Ketua Indonesia Child Protection Watch (ICPW), Erlinda, mengatakan fenomena itu dapat ditinjau dari aspek sosial. Ia mengatakan, ICPW dan Pemerhati Anak yang di dalamnya melibatkan Kemensos, Kementerian PPPA, KPAI, P2TP2A dan praktisi Psikolog, akan memberikan penguatan pada Kepolisian Republik Indonesia (Polri).
"Aksi teror bom yang terjadi di Kota Surabaya menjadi keresahan masyarakat Indonesia dan internasional. Fenomena yang mengejutkan adalah pelibatan keluarga, perempuan dan anak dalam aksi sadis tersebut," ujar dia kepada Republika.co.id, Selasa (15/5).
Penguatan bersama Polri, akan dilakukan melalui pendekatan pada pelaku anak yang dilibatkan pada aksi terorisme oleh orang tua mereka. Karena anak tersebut sebenarnya merupakan korban dari orang tua dan lingkungan.
Erlinda mengatakan, ICPW dan Pemerhati Anak akan melakukan analisa dan profiling terhadap fenomena pelibatan perempuan, anak dan keluarga. Hasil analisanya akan diberikan pada pemerintah dan lembaga terkait, sebagai rekomendasi untuk pencegahan dan deteksi dini pada aksi teror. Karena apa yang dilakukan oleh teroris sangat teroganisir baik di Indonesia dan internasional.
"Dugaan adanya regenerasi dan pengkaderan oleh kelompok radikalisme menjadi warning dan awarness pada seluruh elemen bangsa karena akan mengancam stabilitas, ideologi dan keutuhan NKRI. Semua pihak harus segera berupaya untuk meredam aksi teror agar tidak menjadi pemicu konflik seperti sosial, ekonomi, dan dijadikan alat pemecah belah persatuan," ujar mantan Komisioner KPAI itu.
ICPW menyarankan pemerintah melakukan pendampingan.

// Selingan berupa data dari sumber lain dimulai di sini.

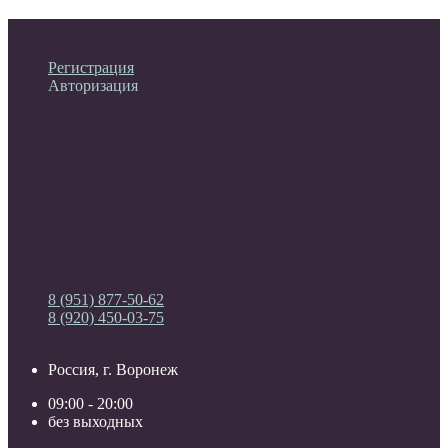
Личный кабинет
Регистрация
Авторизация
Информация
Настройки
Обратная связь
8 (951) 877-50-62
8 (920) 450-03-75
Россия, г. Воронеж
09:00 - 20:00
без выходных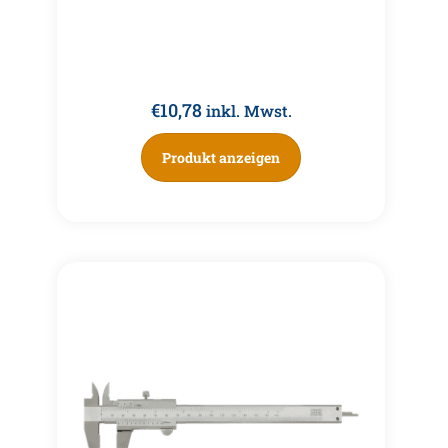
€
10,78
inkl. Mwst.
Produkt anzeigen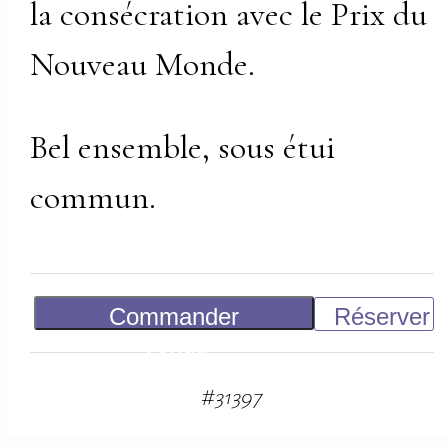
la consécration avec le Prix du
Nouveau Monde.
Bel ensemble, sous étui
commun.
Commander
Réserver
Vendu
#
31397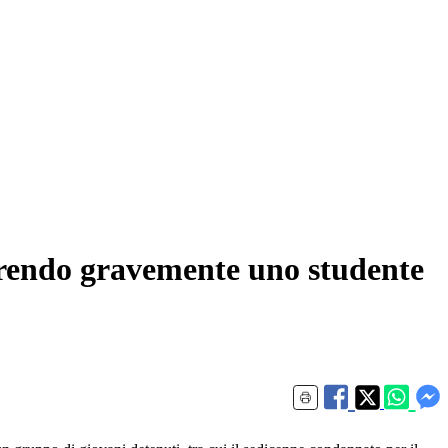
 ferendo gravemente uno studente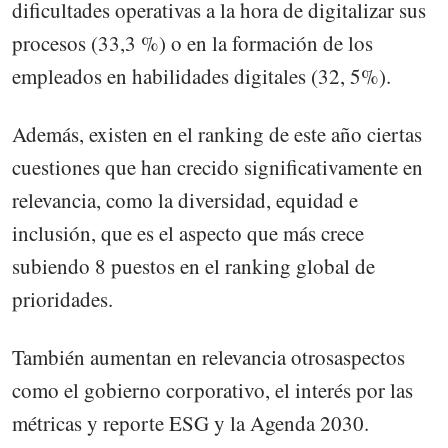
dificultades operativas a la hora de digitalizar sus
procesos (33,3 %) o en la formación de los
empleados en habilidades digitales (32, 5%).
Además, existen en el ranking de este año ciertas
cuestiones que han crecido significativamente en
relevancia, como la diversidad, equidad e
inclusión, que es el aspecto que más crece
subiendo 8 puestos en el ranking global de
prioridades.
También aumentan en relevancia otrosaspectos
como el gobierno corporativo, el interés por las
métricas y reporte ESG y la Agenda 2030.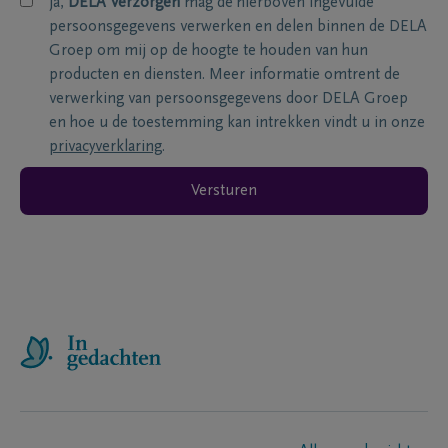
ja,
DELA Verzorgen
mag de hierboven ingevulde
persoonsgegevens verwerken en delen binnen de DELA
Groep om mij op de hoogte te houden van hun
producten en diensten. Meer informatie omtrent de
verwerking van persoonsgegevens door DELA Groep
en hoe u de toestemming kan intrekken vindt u in onze
privacyverklaring
.
Versturen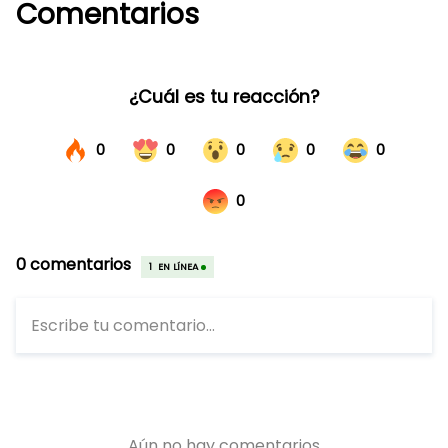
Comentarios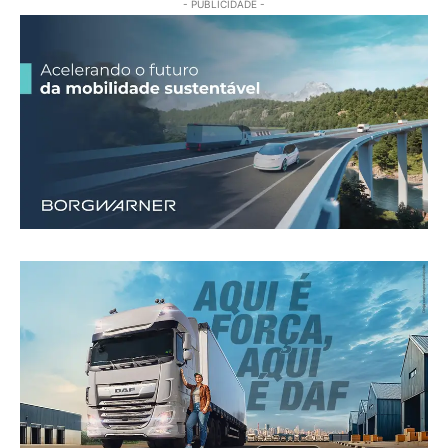
- PUBLICIDADE -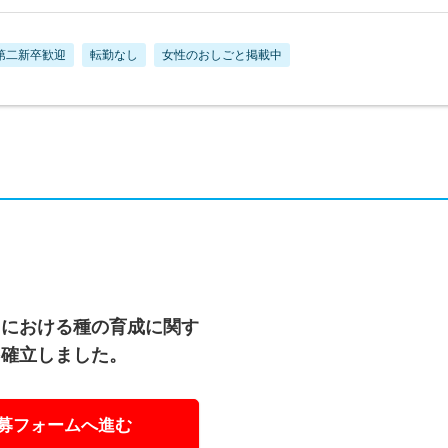
第二新卒歓迎
転勤なし
女性のおしごと掲載中
内における種の育成に関す
を確立しました。
募フォームへ進む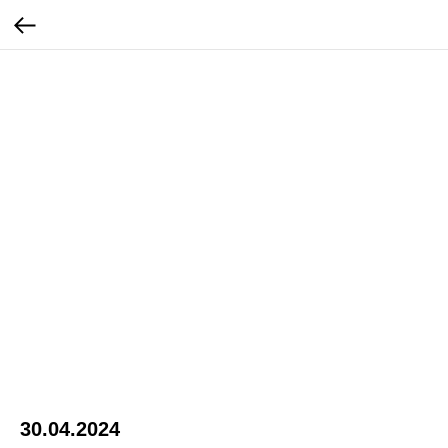
30.04.2024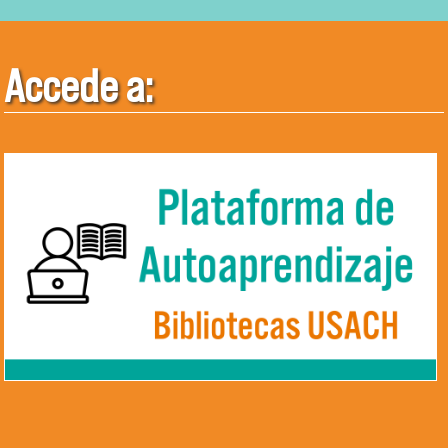
Accede a: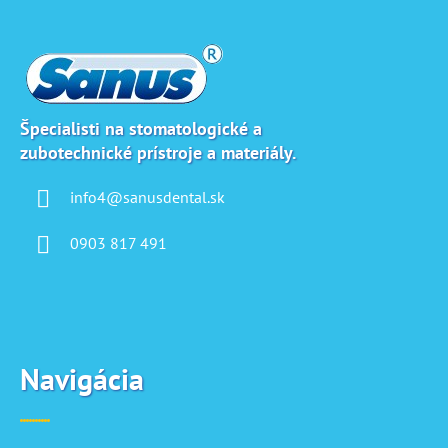
Z
á
p
ä
t
i
Špecialisti na stomatologické a
zubotechnické prístroje a materiály.
e
info4@sanusdental.sk
0903 817 491
Navigácia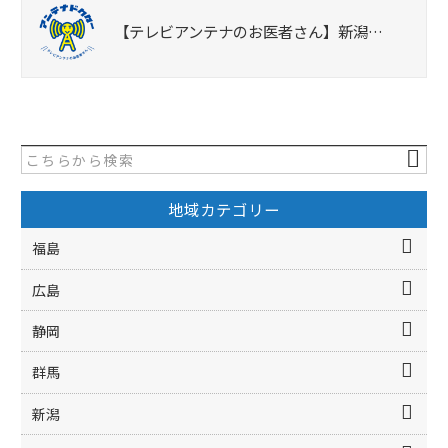
【テレビアンテナのお医者さん】新潟…
地域カテゴリー
福島
広島
静岡
群馬
新潟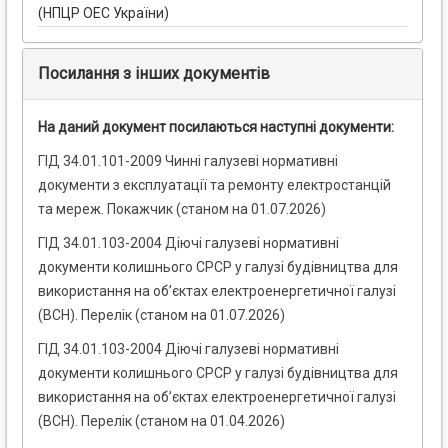
(НПЦР ОЕС України)
Посилання з інших документів
На даний документ посилаються наступні документи:
ГІД 34.01.101-2009 Чинні галузеві нормативні
документи з експлуатації та ремонту електростанцій
та мереж. Покажчик (станом на 01.07.2026)
ГІД 34.01.103-2004 Діючі галузеві нормативні
документи колишнього СРСР у галузі будівництва для
використання на об’єктах електроенергетичної галузі
(ВСН). Перелік (станом на 01.07.2026)
ГІД 34.01.103-2004 Діючі галузеві нормативні
документи колишнього СРСР у галузі будівництва для
використання на об’єктах електроенергетичної галузі
(ВСН). Перелік (станом на 01.04.2026)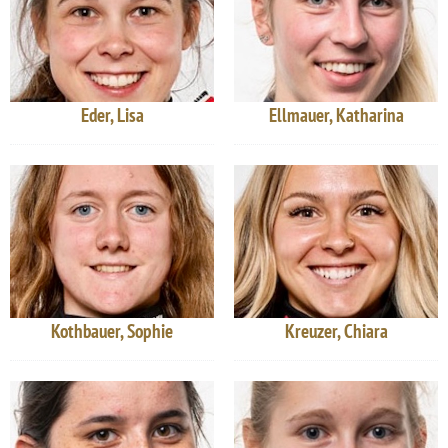
Eder, Lisa
Ellmauer, Katharina
Kothbauer, Sophie
Kreuzer, Chiara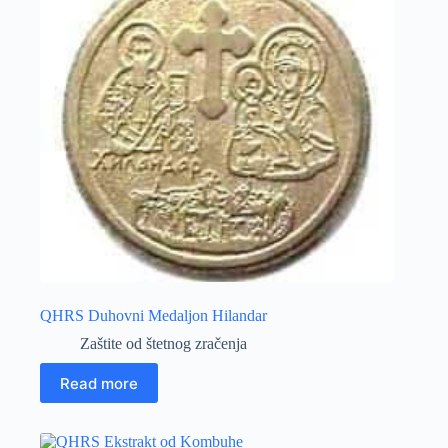
QHRS Duhovni Medaljon Hilandar
Zaštite od štetnog zračenja
Read more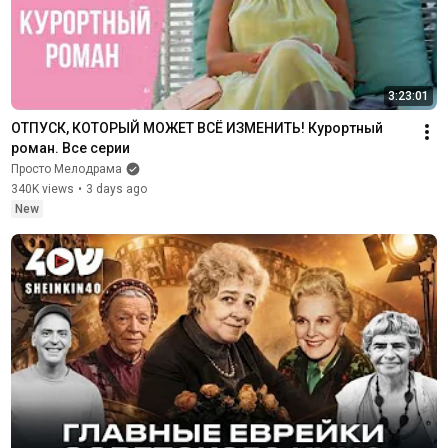
3:23:01
ОТПУСК, КОТОРЫЙ МОЖЕТ ВСЁ ИЗМЕНИТЬ! Курортный 
роман. Все серии
Просто Мелодрама
340K views
•
3 days ago
New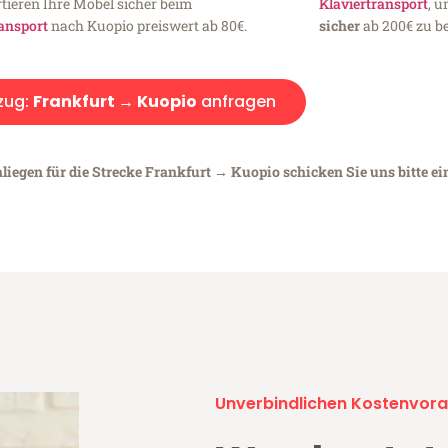
tieren Ihre Möbel sicher beim
Klaviertransport
, 
ansport
nach Kuopio preiswert ab 80€.
sicher
ab 200€ zu be
zug:
Frankfurt → Kuopio
anfragen
liegen für die Strecke Frankfurt → Kuopio schicken Sie uns bitte e
Unverbindlichen Kostenvora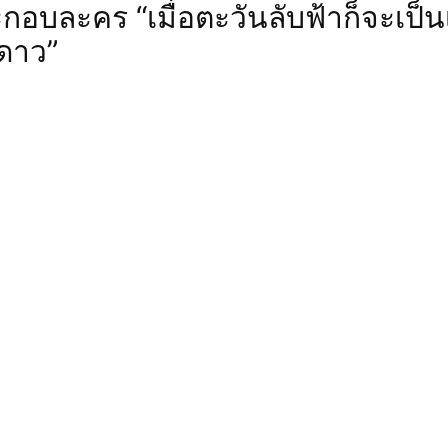
กอบละคร “เมื่อตะวันลับฟ้าก็จะเป็
ดาว”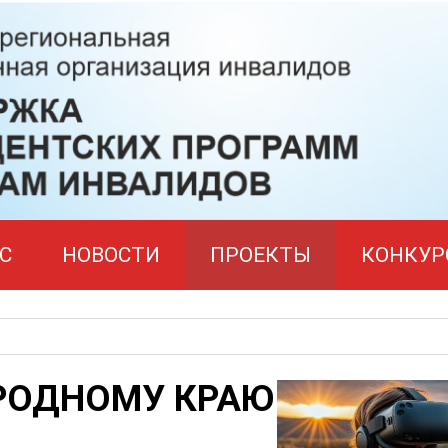
С
НОВОСТИ
ПРОЕКТЫ
КОНКУР
 РОДНОМУ КРАЮ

Pendampingan dilakukan mulai dari pemerintah pusat hingga daerah, kepada para warga yang di deportasi dari negara-negara yang diduga pendukung ISIS. Mereka di deportasi dan ditempatkan sementara pada shelter Kemensos.
"Sebaikanya warga yang di deportasi dari negara konflik ISIS, dilakukan pendampingan untuk di re-radikalisasi serta diberikan penguatan ekonomi, sosial dan spritual, termasuk wajib lapor pada polisi, ini semua dilakukan pada aspek pencegahan," ujar Wakil Sekjen Syarikat Islam Bidang Politik itu.